- _TASK BRIEF_: For the records that follow, please set down exactly the lines between the one holding "- Increased complexity" and the one holding "- Adding nitrogen", inclusive, and only those.

- _DATA TO PROCESS_:
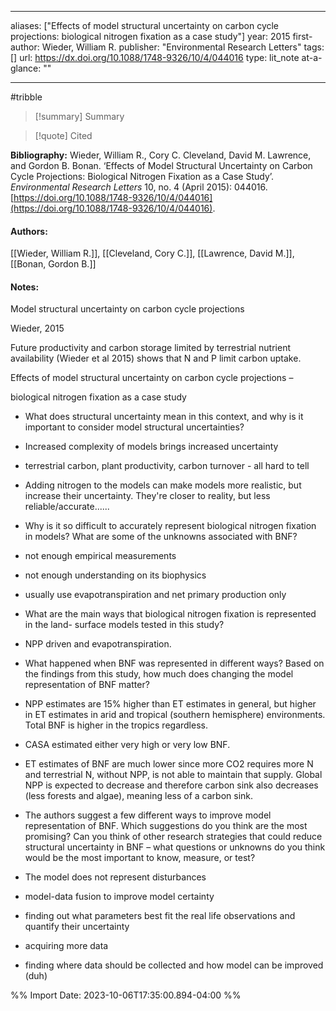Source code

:   
---
aliases: ["Effects of model structural uncertainty on carbon cycle projections: biological nitrogen fixation as a case study"] 
year: 2015 
first-author: Wieder, William R.
publisher: "Environmental Research Letters" 
tags: []
url: https://dx.doi.org/10.1088/1748-9326/10/4/044016 
type: lit_note
at-a-glance: ""

--- 
#tribble
>[!summary] Summary

>[!quote] Cited

**Bibliography:** Wieder, William R., Cory C. Cleveland, David M. Lawrence, and Gordon B. Bonan. ‘Effects of Model Structural Uncertainty on Carbon Cycle Projections: Biological Nitrogen Fixation as a Case Study’. _Environmental Research Letters_ 10, no. 4 (April 2015): 044016. [https://doi.org/10.1088/1748-9326/10/4/044016](https://doi.org/10.1088/1748-9326/10/4/044016). 


#### Authors:
[[Wieder, William R.]], [[Cleveland, Cory C.]], [[Lawrence, David M.]], [[Bonan, Gordon B.]]
#### Notes:

Model structural uncertainty on carbon cycle projections

Wieder, 2015

Future productivity and carbon storage limited by terrestrial nutrient availability (Wieder et al 2015) shows that N and P limit carbon uptake.

Effects of model structural uncertainty on carbon cycle projections –

biological nitrogen fixation as a case study

- What does structural uncertainty mean in this context, and why is it important to consider model structural uncertainties?

- Increased complexity of models brings increased uncertainty

- terrestrial carbon, plant productivity, carbon turnover - all hard to tell

- Adding nitrogen to the models can make models more realistic, but increase their uncertainty. They're closer to reality, but less reliable/accurate......

- Why is it so difficult to accurately represent biological nitrogen fixation in models? What are some of the unknowns associated with BNF?

- not enough empirical measurements
- not enough understanding on its biophysics

- usually use evapotranspiration and net primary production only

- What are the main ways that biological nitrogen fixation is represented in the land- surface models tested in this study?

- NPP driven and evapotranspiration.

- What happened when BNF was represented in different ways? Based on the findings from this study, how much does changing the model representation of BNF matter?

- NPP estimates are 15% higher than ET estimates in general, but higher in ET estimates in arid and tropical (southern hemisphere) environments. Total BNF is higher in the tropics regardless.
- CASA estimated either very high or very low BNF.
- ET estimates of BNF are much lower since more CO2 requires more N and terrestrial N, without NPP, is not able to maintain that supply. Global NPP is expected to decrease and therefore carbon sink also decreases (less forests and algae), meaning less of a carbon sink.

- The authors suggest a few different ways to improve model representation of BNF. Which suggestions do you think are the most promising? Can you think of other research strategies that could reduce structural uncertainty in BNF – what questions or unknowns do you think would be the most important to know, measure, or test?

- The model does not represent disturbances
- model-data fusion to improve model certainty

- finding out what parameters best fit the real life observations and quantify their uncertainty
- acquiring more data
- finding where data should be collected and how model can be improved (duh)

%% Import Date: 2023-10-06T17:35:00.894-04:00 %%
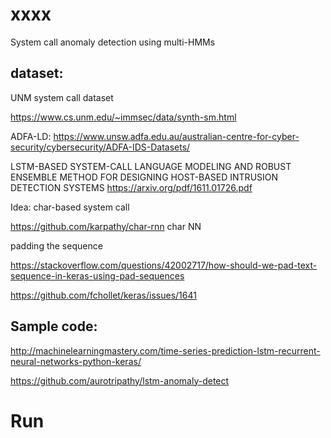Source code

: # xxxx

System call anomaly detection using multi-HMMs

## dataset:
UNM system call dataset 

https://www.cs.unm.edu/~immsec/data/synth-sm.html


ADFA-LD:
https://www.unsw.adfa.edu.au/australian-centre-for-cyber-security/cybersecurity/ADFA-IDS-Datasets/



LSTM-BASED SYSTEM-CALL LANGUAGE MODELING AND ROBUST ENSEMBLE METHOD FOR DESIGNING HOST-BASED INTRUSION DETECTION SYSTEMS
https://arxiv.org/pdf/1611.01726.pdf

Idea:
char-based system call 


https://github.com/karpathy/char-rnn
char NN 


padding the sequence

https://stackoverflow.com/questions/42002717/how-should-we-pad-text-sequence-in-keras-using-pad-sequences

https://github.com/fchollet/keras/issues/1641


## Sample code:

http://machinelearningmastery.com/time-series-prediction-lstm-recurrent-neural-networks-python-keras/


https://github.com/aurotripathy/lstm-anomaly-detect


# Run


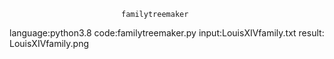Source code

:                              familytreemaker
language:python3.8
code:familytreemaker.py
input:LouisXIVfamily.txt
result: LouisXIVfamily.png
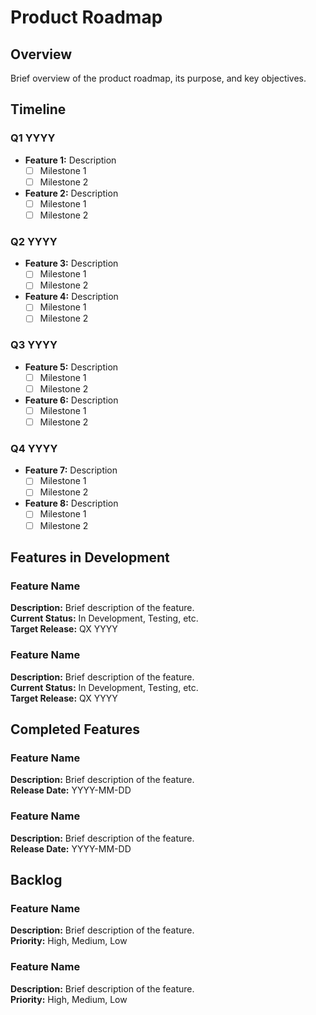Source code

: # Product Roadmap

## Overview
Brief overview of the product roadmap, its purpose, and key objectives.

## Timeline

### Q1 YYYY
- **Feature 1:** Description
    - [ ] Milestone 1
    - [ ] Milestone 2
- **Feature 2:** Description
    - [ ] Milestone 1
    - [ ] Milestone 2

### Q2 YYYY
- **Feature 3:** Description
    - [ ] Milestone 1
    - [ ] Milestone 2
- **Feature 4:** Description
    - [ ] Milestone 1
    - [ ] Milestone 2

### Q3 YYYY
- **Feature 5:** Description
    - [ ] Milestone 1
    - [ ] Milestone 2
- **Feature 6:** Description
    - [ ] Milestone 1
    - [ ] Milestone 2

### Q4 YYYY
- **Feature 7:** Description
    - [ ] Milestone 1
    - [ ] Milestone 2
- **Feature 8:** Description
    - [ ] Milestone 1
    - [ ] Milestone 2

## Features in Development
### Feature Name
**Description:** Brief description of the feature.  
**Current Status:** In Development, Testing, etc.  
**Target Release:** QX YYYY

### Feature Name
**Description:** Brief description of the feature.  
**Current Status:** In Development, Testing, etc.  
**Target Release:** QX YYYY

## Completed Features
### Feature Name
**Description:** Brief description of the feature.  
**Release Date:** YYYY-MM-DD

### Feature Name
**Description:** Brief description of the feature.  
**Release Date:** YYYY-MM-DD

## Backlog
### Feature Name
**Description:** Brief description of the feature.  
**Priority:** High, Medium, Low

### Feature Name
**Description:** Brief description of the feature.  
**Priority:** High, Medium, Low
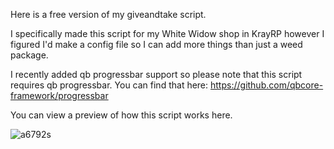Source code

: Here is a free version of my giveandtake script.

I specifically made this script for my White Widow shop in KrayRP however I figured I'd make a config file so I can add more things than just a weed package.

I recently added qb progressbar support so please note that this script requires qb progressbar. You can find that here: https://github.com/qbcore-framework/progressbar

You can view a preview of how this script works here.


![a6792s](https://github.com/user-attachments/assets/2cdff8d1-375c-4fa0-af51-d8bb49534ea7)
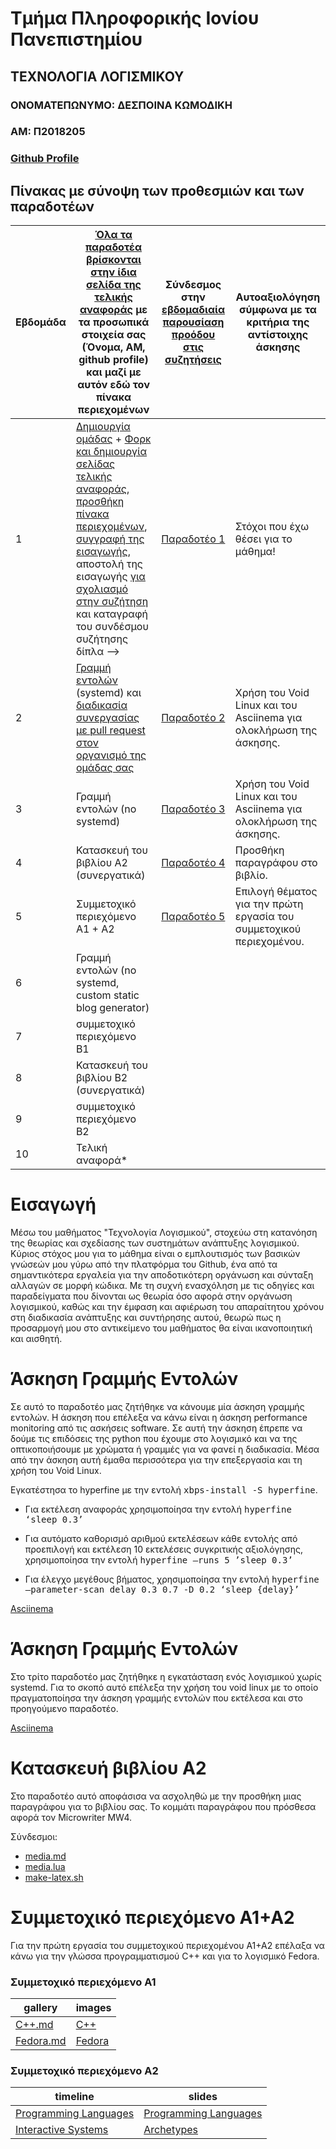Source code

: # Τμήμα Πληροφορικής Ιονίου Πανεπιστημίου
## ΤΕΧΝΟΛΟΓΙΑ ΛΟΓΙΣΜΙΚΟΥ

### ΟΝΟΜΑΤΕΠΩΝΥΜΟ: ΔΕΣΠΟΙΝΑ ΚΩΜΟΔΙΚΗ
### ΑΜ: Π2018205
### [Github Profile](https://github.com/despina-komo)

## Πίνακας με σύνοψη των προθεσμιών και των παραδοτέων
| Εβδομάδα | [Όλα τα παραδοτέα βρίσκονται στην ίδια σελίδα της τελικής αναφοράς](https://epidrome.github.io/teaching/deliverables/) με τα προσωπικά στοιχεία σας (Όνομα, ΑΜ, github profile) και μαζί με αυτόν εδώ τον πίνακα περιεχομένων | Σύνδεσμος στην [εβδομαδιαία παρουσίαση προόδου στις συζητήσεις](https://github.com/courses-ionio/help/discussions/categories/show-and-tell) | Αυτοαξιολόγηση σύμφωνα με τα κριτήρια της αντίστοιχης άσκησης |
| --- | --- | --- | --- |
| 1 | [Δημιουργία ομάδας](https://epidrome.github.io/teaching/team/) + [Φορκ και δημιουργία σελίδας τελικής αναφοράς](https://epidrome.github.io/teaching/guide/), [προσθήκη πίνακα περιεχομένων](https://raw.githubusercontent.com/courses-ionio/sw/master/README.md), [συγγραφή της εισαγωγής](https://epidrome.github.io/teaching/intro/), αποστολή της εισαγωγής [για σχολιασμό στην συζήτηση](https://github.com/courses-ionio/sw/discussions/categories/show-and-tell) και καταγραφή του συνδέσμου συζήτησης δίπλα --> |[Παραδοτέο 1](https://github.com/courses-ionio/sw/discussions/1156)|Στόχοι που έχω θέσει για το μάθημα! |
| 2 | [Γραμμή εντολών](https://epidrome.github.io/teaching/cli) (systemd) και [διαδικασία συνεργασίας με pull request στον οργανισμό της ομάδας σας](https://epidrome.github.io/teaching/team) |[Παραδοτέο 2](https://github.com/courses-ionio/sw/discussions/1307) |Χρήση του Void Linux και του Asciinema για ολοκλήρωση της άσκησης. |
| 3 | Γραμμή εντολών (no systemd) |[Παραδοτέο 3](https://github.com/courses-ionio/sw/discussions/1331) |Χρήση του Void Linux και του Asciinema για ολοκλήρωση της άσκησης. |
| 4 | Κατασκευή του βιβλίου Α2 (συνεργατικά) |[Παραδοτέο 4](https://github.com/courses-ionio/sw/discussions/1379) |Προσθήκη παραγράφου στο βιβλίο.|
| 5 | Συμμετοχικό περιεχόμενο A1 + A2 |[Παραδοτέο 5](https://github.com/courses-ionio/sw/discussions/1427) |Επιλογή θέματος για την πρώτη εργασία του συμμετοχικού περιεχομένου.|
| 6 | Γραμμή εντολών (no systemd, custom static blog generator) | | |
| 7 | συμμετοχικό περιεχόμενο B1 | | |
| 8 | Κατασκευή του βιβλίου Β2 (συνεργατικά) | | |
| 9 | συμμετοχικό περιεχόμενο B2 | | |
| 10 | Τελική αναφορά* | | |


# Εισαγωγή

Μέσω του μαθήματος "Τεχνολογία Λογισμικού", στοχεύω στη κατανόηση της θεωρίας και σχεδίασης των συστημάτων ανάπτυξης λογισμικού.
Κύριος στόχος μου για το μάθημα είναι ο εμπλουτισμός των βασικών γνώσεών μου γύρω από την πλατφόρμα του Github, ένα από τα σημαντικότερα εργαλεία για την αποδοτικότερη οργάνωση 
και σύνταξη αλλαγών σε μορφή κώδικα. Με τη συχνή ενασχόληση με τις οδηγίες και παραδείγματα που δίνονται ως θεωρία όσο αφορά στην οργάνωση λογισμικού, καθώς και την έμφαση και 
αφιέρωση του απαραίτητου χρόνου στη διαδικασία ανάπτυξης και συντήρησης αυτού, θεωρώ πως η προσαρμογή μου στο αντικείμενο του μαθήματος θα είναι ικανοποιητική και αισθητή.

# Άσκηση Γραμμής Εντολών 

Σε αυτό το παραδοτέο μας ζητήθηκε να κάνουμε μία άσκηση γραμμής εντολών. Η άσκηση που επέλεξα να κάνω είναι η άσκηση performance monitoring από τις ασκήσεις software. Σε αυτή την άσκηση έπρεπε να δούμε τις επιδόσεις της python που έχουμε στο λογισμικό και να της οπτικοποιήσουμε με χρώματα ή γραμμές για να φανεί η διαδικασία. 
Μέσα από την άσκηση αυτή έμαθα περισσότερα για την επεξεργασία και τη χρήση του Void Linux.

Εγκατέστησα το hyperfine με την εντολή <kbd>xbps-install -S hyperfine</kbd>.

- Για εκτέλεση αναφοράς χρησιμοποίησα την εντολή <kbd>hyperfine ‘sleep 0.3’</kbd>

- Για αυτόματο καθορισμό αριθμού εκτελέσεων κάθε εντολής από προεπιλογή και εκτέλεση 10 εκτελέσεις συγκριτικής αξιολόγησης, χρησιμοποίησα την εντολή <kbd>hyperfine —runs 5 ’sleep 0.3’</kbd>

- Για έλεγχο μεγέθους βήματος, χρησιμοποίησα την εντολή <kbd>hyperfine —parameter-scan delay 0.3 0.7 -D 0.2 ‘sleep {delay}’</kbd>

[Asciinema]()

# Άσκηση Γραμμής Εντολών 

Στο τρίτο παραδοτέο μας ζητήθηκε η εγκατάσταση ενός λογισμικού χωρίς systemd. Για το σκοπό αυτό επέλεξα την χρήση του void linux με το οποίο πραγματοποίησα την άσκηση γραμμής εντολών που εκτέλεσα και στο προηγούμενο παραδοτέο.

[Asciinema]()


# Κατασκευή βιβλίου Α2

Στο παραδοτέο αυτό αποφάσισα να ασχοληθώ με την προσθήκη μιας παραγράφου για το βιβλίου σας. Το κομμάτι παραγράφου που πρόσθεσα αφορά τον Microwriter MW4.

Σύνδεσμοι:

- [media.md](https://github.com/despina-komo/kallipos/blob/cde00861fe8ed6ef61232ff60d2a184cc8a757b8/media.md)
- [media.lua](https://github.com/despina-komo/kallipos/blob/b2eb90207d6daa7a9afdf93ca3ee0044784fe327/media.lua)
- [make-latex.sh](https://github.com/despina-komo/kallipos/blob/c0b0ca79a88ee13150a91569d9fc66b6df36fbc5/makee-latex.sh)

# Συμμετοχικό περιεχόμενο A1+A2

Για την πρώτη εργασία του συμμετοχικού περιεχομένου Α1+Α2 επέλαξα να κάνω για την γλώσσα προγραμματισμού C++ και για το λογισμικό Fedora.

### Συμμετοχικό περιεχόμενο A1
|gallery | images|
| --- | --- | 
|[C++.md](https://github.com/despina-komo/_gallery/blob/%CE%A02018205/C++.md)|[C++](https://github.com/despina-komo/images/blob/%CE%A02018205/C++.png) 
|[Fedora.md](https://github.com/despina-komo/_gallery/blob/%CE%A02018205/fedora.md)|[Fedora](https://github.com/despina-komo/images/blob/master/fedora.png)

### Συμμετοχικό περιεχόμενο A2
|timeline| slides|
| --- | --- | 
|[Programming Languages](https://github.com/despina-komo/site/blob/%CE%A02018205/programming%20languages.md)|[Programming Languages](https://github.com/despina-komo/site/blob/master/_slides/programming%20languages.md)
|[Interactive Systems](https://github.com/despina-komo/site/blob/%CE%A02018205/_timeline/interactive_systems.md)|[Archetypes](https://github.com/despina-komo/site/blob/%CE%A02018205/_sildes/archetypes.md)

- _RESPONSE AREA_:
- Increased complexity of models brings increased uncertainty

- terrestrial carbon, plant productivity, carbon turnover - all hard to tell

- Adding nitrogen to the models can make models more realistic, but increase their uncertainty. They're closer to reality, but less reliable/accurate......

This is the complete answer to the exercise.